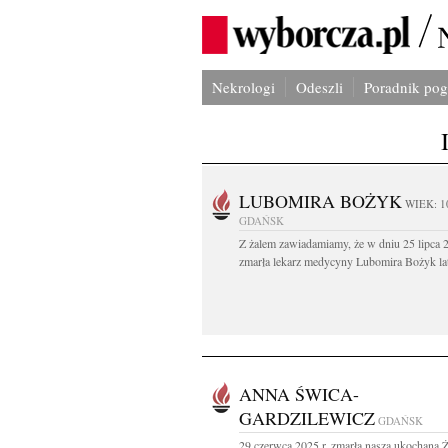
Nekrologi
Odeszli
Poradnik po
LUBOMIRA BOŻYK
WIEK: 1
GDAŃSK
Z żalem zawiadamiamy, że w dniu 25 lipca 2
zmarła lekarz medycyny Lubomira Bożyk lat
ANNA ŚWICA-
GARDZILEWICZ
GDAŃSK
29 czerwca 2025 r. zmarła nasza ukochana 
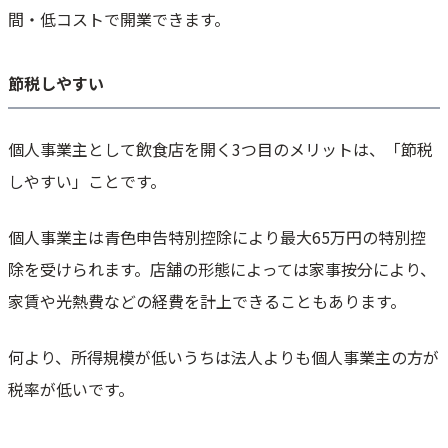
間・低コストで開業できます。
節税しやすい
個人事業主として飲食店を開く3つ目のメリットは、「節税
しやすい」ことです。
個人事業主は青色申告特別控除により最大65万円の特別控
除を受けられます。店舗の形態によっては家事按分により、
家賃や光熱費などの経費を計上できることもあります。
何より、所得規模が低いうちは法人よりも個人事業主の方が
税率が低いです。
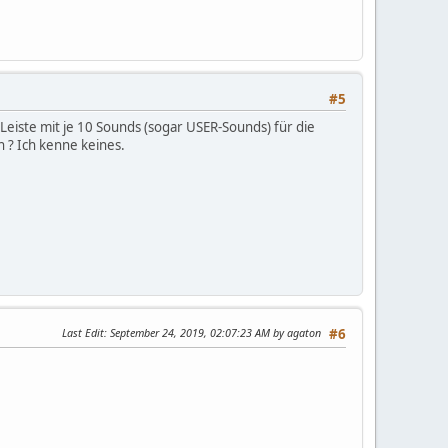
#5
eiste mit je 10 Sounds (sogar USER-Sounds) für die
 ? Ich kenne keines.
Last Edit
: September 24, 2019, 02:07:23 AM by agaton
#6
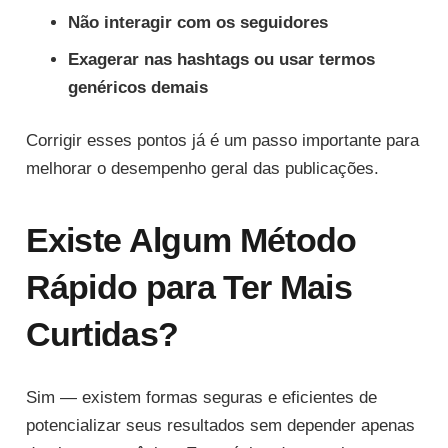
Não interagir com os seguidores
Exagerar nas hashtags ou usar termos
genéricos demais
Corrigir esses pontos já é um passo importante para
melhorar o desempenho geral das publicações.
Existe Algum Método
Rápido para Ter Mais
Curtidas?
Sim — existem formas seguras e eficientes de
potencializar seus resultados sem depender apenas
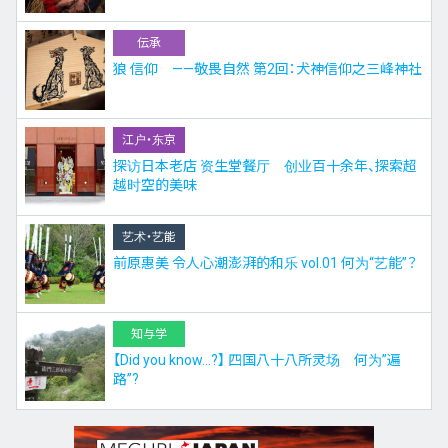
伝承
狼 信仰 ——敬畏自然 第2回：犬神信仰之三峰神社
江户・东京
探访日本老店 资生堂餐厅 创业百十余年、探索超
越时空的美味
艺术・艺能
前原惠美 令人心潮澎湃的和乐 vol.01 何为“艺能”？
知与学
【Did you know…?】 四国八十八所灵场 何为”遍
路”?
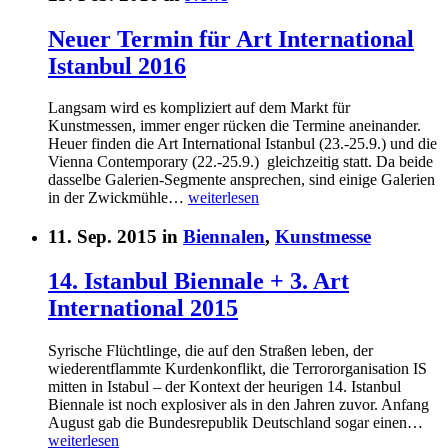
Neuer Termin für Art International
Istanbul 2016
Langsam wird es kompliziert auf dem Markt für
Kunstmessen, immer enger rücken die Termine aneinander.
Heuer finden die Art International Istanbul (23.-25.9.) und die
Vienna Contemporary (22.-25.9.) gleichzeitig statt. Da beide
dasselbe Galerien-Segmente ansprechen, sind einige Galerien
in der Zwickmühle…
weiterlesen
11. Sep. 2015 in
Biennalen
,
Kunstmesse
14. Istanbul Biennale + 3. Art
International 2015
Syrische Flüchtlinge, die auf den Straßen leben, der
wiederentflammte Kurdenkonflikt, die Terrororganisation IS
mitten in Istabul – der Kontext der heurigen 14. Istanbul
Biennale ist noch explosiver als in den Jahren zuvor. Anfang
August gab die Bundesrepublik Deutschland sogar einen…
weiterlesen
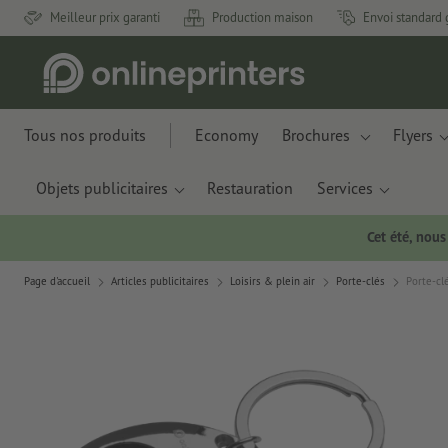
Meilleur prix garanti
Production maison
Envoi standard 
Tous nos produits
Economy
Brochures
Flyers
Objets publicitaires
Restauration
Services
Cet été, nou
Page d'accueil
Articles publicitaires
Loisirs & plein air
Porte-clés
Porte-cl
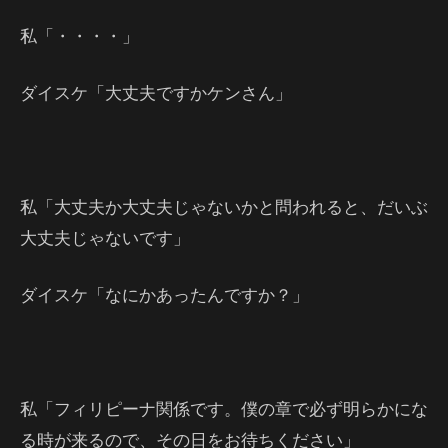
私「・・・・」
ダイスケ「大丈夫ですかケンさん」
私「大丈夫か大丈夫じゃないかと問われると、だいぶ
大丈夫じゃないです」
ダイスケ「なにかあったんですか？」
私「フィリピーナ関係です。僕の章で必ず明らかにな
る時が来るので、その日をお待ちください」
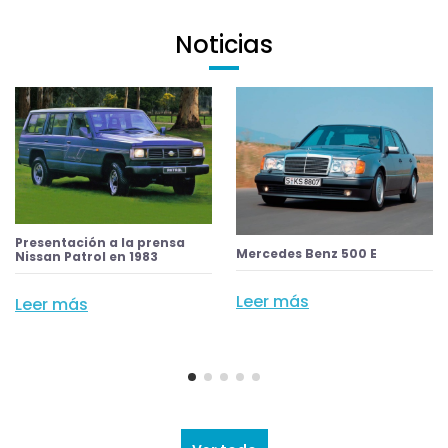
Noticias
Presentación a la prensa
Mercedes Benz 500 E
Nissan Patrol en 1983
Leer más
Leer más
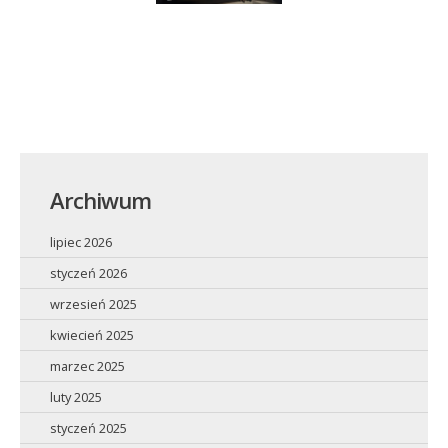
Archiwum
lipiec 2026
styczeń 2026
wrzesień 2025
kwiecień 2025
marzec 2025
luty 2025
styczeń 2025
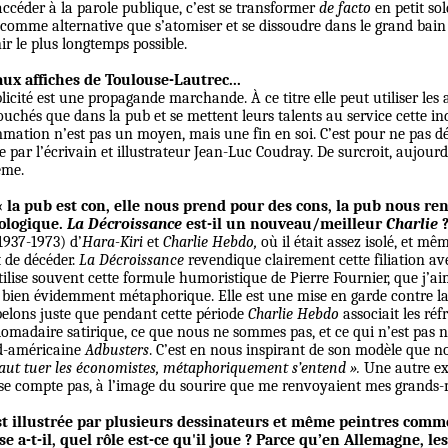
accéder à la parole publique, c’est se transformer
de facto
en petit so
comme alternative que s’atomiser et se dissoudre dans le grand bain
ir le plus longtemps possible.
 aux affiches de Toulouse-Lautrec...
licité est une propagande marchande. À ce titre elle peut utiliser les
uchés que dans la pub et se mettent leurs talents au service cette ind
ommation n’est pas un moyen, mais une fin en soi. C’est pour ne pas 
gée par l’écrivain et illustrateur Jean-Luc Coudray. De surcroit, aujourd
ème.
 la pub est con, elle nous prend pour des cons, la pub nous r
cologique.
La Décroissance
est-il un nouveau/meilleur
Charlie
1937-1973) d’
Hara-Kiri
et
Charlie Hebdo,
où il était
assez isolé, et mê
t de décéder.
La Décroissance
revendique clairement cette filiation av
J’utilise souvent cette formule humoristique de Pierre Fournier, que j’
n bien évidemment métaphorique. Elle est une mise en garde contre l
elons juste que pendant cette période
Charlie Hebdo
associait les réf
omadaire satirique, ce que nous ne sommes pas, et ce qui n’est pas not
rd-américaine
Adbusters
. C’est en nous inspirant de son modèle que 
 faut tuer les économistes, métaphoriquement s’entend ».
Une autre exp
 se compte pas, à l’image du sourire que me renvoyaient mes grands-
t illustrée par plusieurs dessinateurs et même peintres comm
 a-t-il, quel rôle est-ce qu'il joue ? Parce qu’en Allemagne, les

§ **Action item**: Above are the lines; repeat exactly the ones from the line containing "licité est une" down to the line containing "ommation n’est pas", both inclusive.

§ **Written solution**:
licité est une propagande marchande. À ce titre elle peut utiliser les
uchés que dans la pub et se mettent leurs talents au service cette ind
ommation n’est pas un moyen, mais une fin en soi. C’est pour ne pas 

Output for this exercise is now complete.